Annuity rates have risen over the past 18 months year, as yields on government gilts have increased in response to the higher interest rate environment. Many had been expecting interest rates to start to come down, affecting annuity pricing, but these expectations appear to be changing in light of poorer economic data.
According to Hargreaves Lansdown a A 65-year-old with a £100,000 pension can currently secure a guaranteed income of £7,430 per year from an annuity. This is the highest since last October, and just a shade under the highs experienced in the aftermath of the mini-Budget.
In contrast at the start of 2022, a benchmark annuity with a £100,000 purchase value would have paid an income in the region of £4,540 a year for someone aged 65 with no health or lifestyle conditions to declare.
Hargreaves Lansdown head of retirement analysis Helen Morrissey said this upward momentum is welcome, given speculation on the future direction of rates after the Bank of England paused interest rate increases.
Canada Life ponts out that over a 20-year retirement an annuity bought at the start of January this year would deliver around £49,200 extra income a year, when compared to one sold at the start of 2022.
These higher annuity rates are fuelling demand for these retirement products. Canada Life recently reported record individual annuity sales of £1.2bn for last year.
Canada Life retirement income director Nick Flynn says: “The annuity market is incredibly busy, as clients seek to capitalise on the relatively high incomes currently on offer.
“Given where we’ve been in the recent past, this is clearly a positive story for the many customers seeking retirement income security.”
He says while it is impossible to second guess rate movements annuity rates are closely linked to the returns available on government bonds.
“While we continue to see inflation higher than the 2 per cent target rate set by the Government, the Bank of England will tread very carefully before considering reducing the base rate.
In fact, at the last MPC meeting, two of the members voted to increase base rate. So, on that basis, annuity rates are likely to remain at or near recent historical highs. However, wider market forces can change rates, for example, competition from providers who offer annuities in the open market seeking market share.”

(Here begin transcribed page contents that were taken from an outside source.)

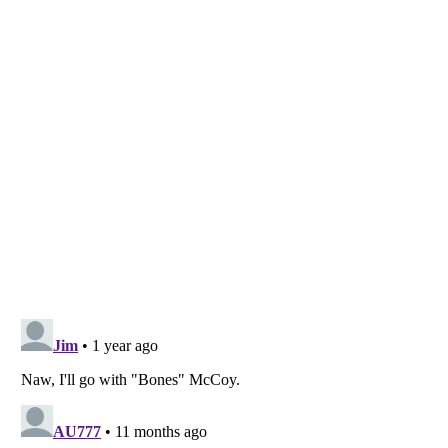
Listverse
is a Trademark of Listverse Ltd
Copyright (c) 2007–2026 Listverse Ltd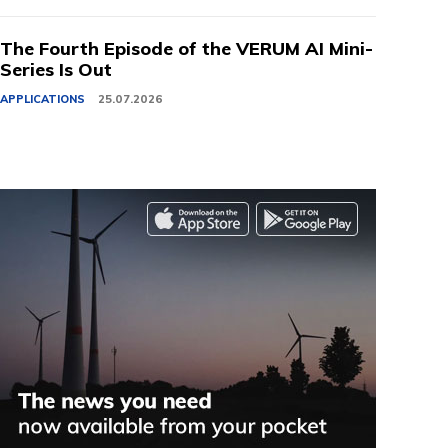
The Fourth Episode of the VERUM AI Mini-
Series Is Out
APPLICATIONS
25.07.2026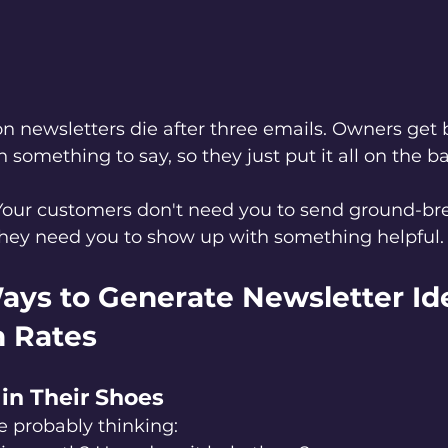
n newsletters die after three emails. Owners get 
 something to say, so they just put it all on the b
Your customers don't need you to send ground-bre
 They need you to show up with something helpful.
ays to Generate Newsletter Id
 Rates
 in Their Shoes
e probably thinking: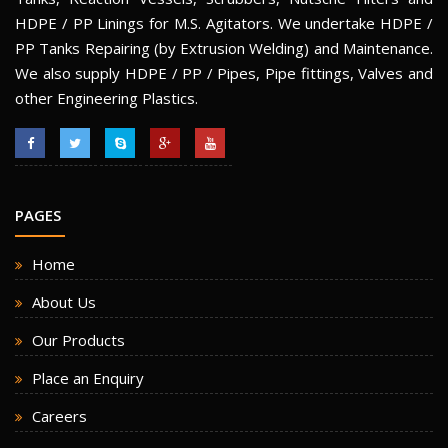
HDPE / PP Linings for M.S. Agitators. We undertake HDPE /
PP Tanks Repairing (by Extrusion Welding) and Maintenance.
We also supply HDPE / PP / Pipes, Pipe fittings, Valves and
other Engineering Plastics.
PAGES
Home
About Us
Our Products
Place an Enquiry
Careers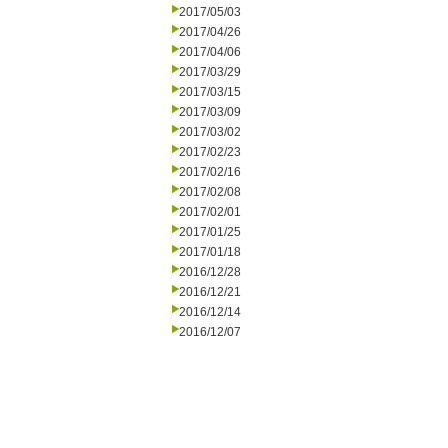
2017/05/03
2017/04/26
2017/04/06
2017/03/29
2017/03/15
2017/03/09
2017/03/02
2017/02/23
2017/02/16
2017/02/08
2017/02/01
2017/01/25
2017/01/18
2016/12/28
2016/12/21
2016/12/14
2016/12/07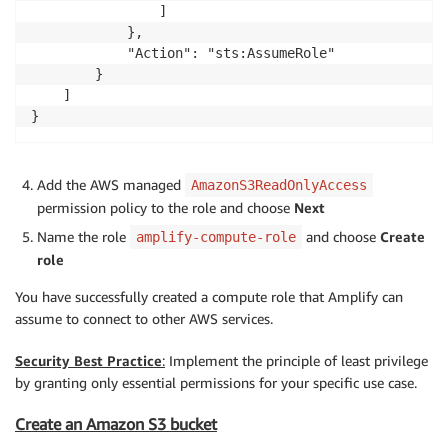
                ]

            },

            "Action": "sts:AssumeRole"

        }

    ]

}
Add the AWS managed
AmazonS3ReadOnlyAccess
permission policy to the role and choose
Next
Name the role
and choose
Create
amplify-compute-role
role
You have successfully created a compute role that Amplify can
assume to connect to other AWS services.
Security Best Practice
:
Implement the principle of least privilege
by granting only essential permissions for your specific use case.
Create an Amazon S3 bucket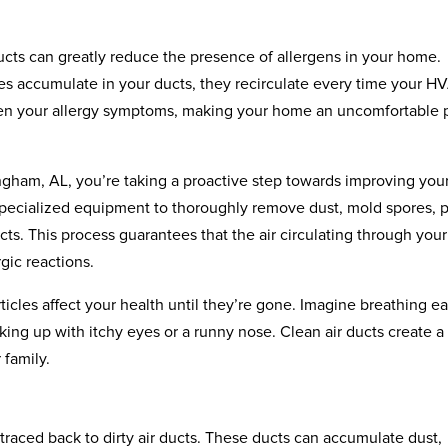
 ducts can greatly reduce the presence of allergens in your home.
les accumulate in your ducts, they recirculate every time your H
sen your allergy symptoms, making your home an uncomfortable 
ingham, AL, you’re taking a proactive step towards improving you
e specialized equipment to thoroughly remove dust, mold spores, 
ts. This process guarantees that the air circulating through your
rgic reactions.
icles affect your health until they’re gone. Imagine breathing ea
ing up with itchy eyes or a runny nose. Clean air ducts create a
 family.
raced back to dirty air ducts. These ducts can accumulate dust,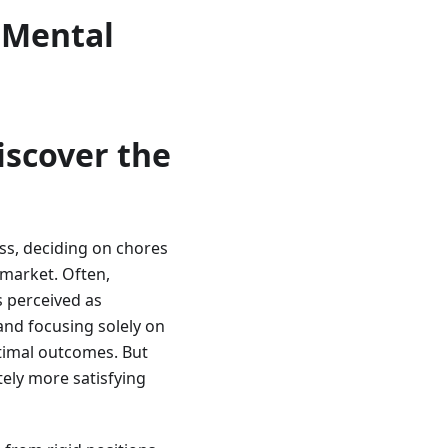
 Mental
iscover the
oss, deciding on chores
 market. Often,
is perceived as
 and focusing solely on
ptimal outcomes. But
tely more satisfying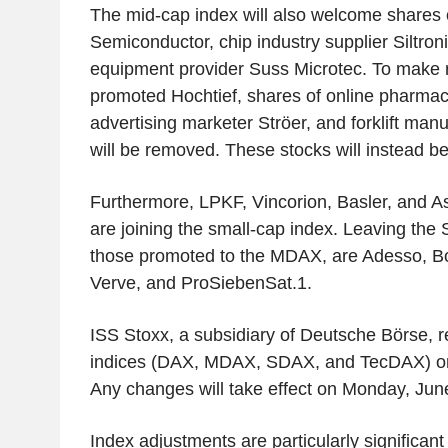
The mid-cap index will also welcome shares
Semiconductor, chip industry supplier Siltro
equipment provider Suss Microtec. To make 
promoted Hochtief, shares of online pharm
advertising marketer Ströer, and forklift man
will be removed. These stocks will instead be
Furthermore, LPKF, Vincorion, Basler, and A
are joining the small-cap index. Leaving the 
those promoted to the MDAX, are Adesso, B
Verve, and ProSiebenSat.1.
ISS Stoxx, a subsidiary of Deutsche Börse, 
indices (DAX, MDAX, SDAX, and TecDAX) on 
Any changes will take effect on Monday, Jun
Index adjustments are particularly significant 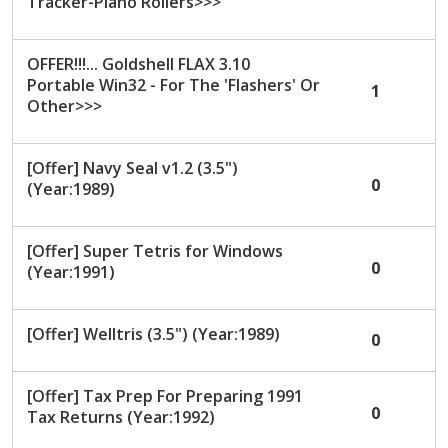
Tracker-Piano Rollers>>>
OFFER!!!... Goldshell FLAX 3.10
Portable Win32 - For The 'Flashers' Or
1
Other>>>
[Offer] Navy Seal v1.2 (3.5")
0
(Year:1989)
[Offer] Super Tetris for Windows
0
(Year:1991)
[Offer] Welltris (3.5") (Year:1989)
0
[Offer] Tax Prep For Preparing 1991
0
Tax Returns (Year:1992)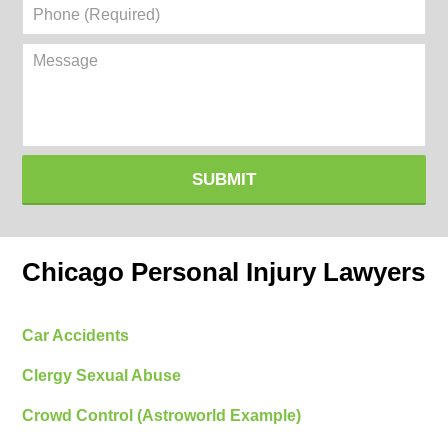
Phone
(Required)
Message
SUBMIT
Chicago Personal Injury Lawyers
Car Accidents
Clergy Sexual Abuse
Crowd Control (Astroworld Example)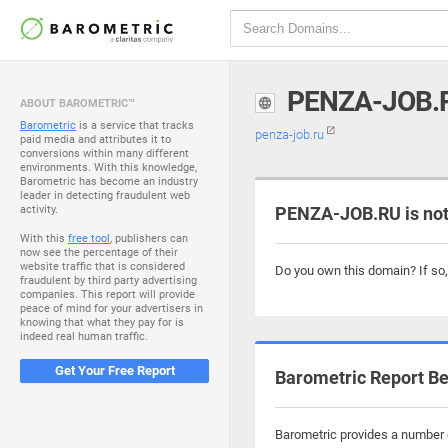
PENZA-JOB.
ABOUT BAROMETRIC™
Barometric
is a service that tracks
penza-job.ru
paid media and attributes it to
conversions within many different
environments. With this knowledge,
Barometric has become an industry
leader in detecting fraudulent web
activity.
PENZA-JOB.RU is not
With this
free tool
, publishers can
now see the percentage of their
website traffic that is considered
Do you own this domain? If so
fraudulent by third party advertising
companies. This report will provide
peace of mind for your advertisers in
knowing that what they pay for is
indeed real human traffic.
Get Your Free Report
Barometric Report Be
Barometric provides a number o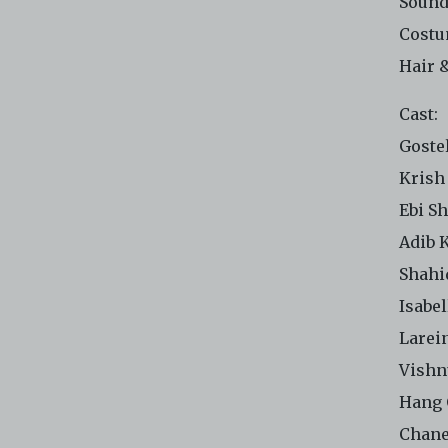
Sound
Costu
Hair 
Cast:
Goste
Krish
Ebi S
Adib 
Shahi
Isabe
Larei
Vishn
Hang 
Chane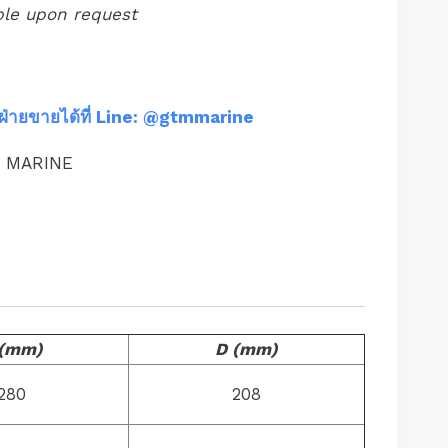
ble upon request
ฝ่ายขายได้ที่ Line: @gtmmarine
M MARINE
 (mm)
D (mm)
280
208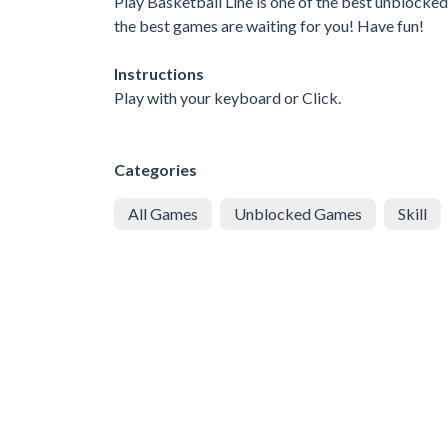
Play Basketball Line is one of the best unblocked
the best games are waiting for you! Have fun!
Instructions
Play with your keyboard or Click.
Categories
All Games
Unblocked Games
Skill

Morrissey adds: “Annuities have had a rollercoaster ride in recent years, as soaring interest rates pushed incomes skyward. In the aftermath of the mini-Budget back in 2022, a 65-year-old with a £100,000 pension could get themselves up to £7,586 a year – the highest income seen since before the global financial crisis.”
She adds that as the BoE has held interest rates for the past seven months, annuities started to edge back, prompting speculation as to their future direction.
“The good news is that in recent months incomes have been quietly on the rise. Recent data from HL’s annuity search engine shows the same 65-year-old could now get up to £7,430 per year from their annuity – just a shade away from its post mini-Budget highs and the highest we’ve seen since last October.
“The market realised it over-egged how soon and how fast rates would fall, so are quietly planning for them to be slightly higher for longer than it previously expected.
Annuities continue to deliver the best value we’ve seen in years, and we can expect to see interest in them continue to grow from people looking to secure a guaranteed income in retirement.”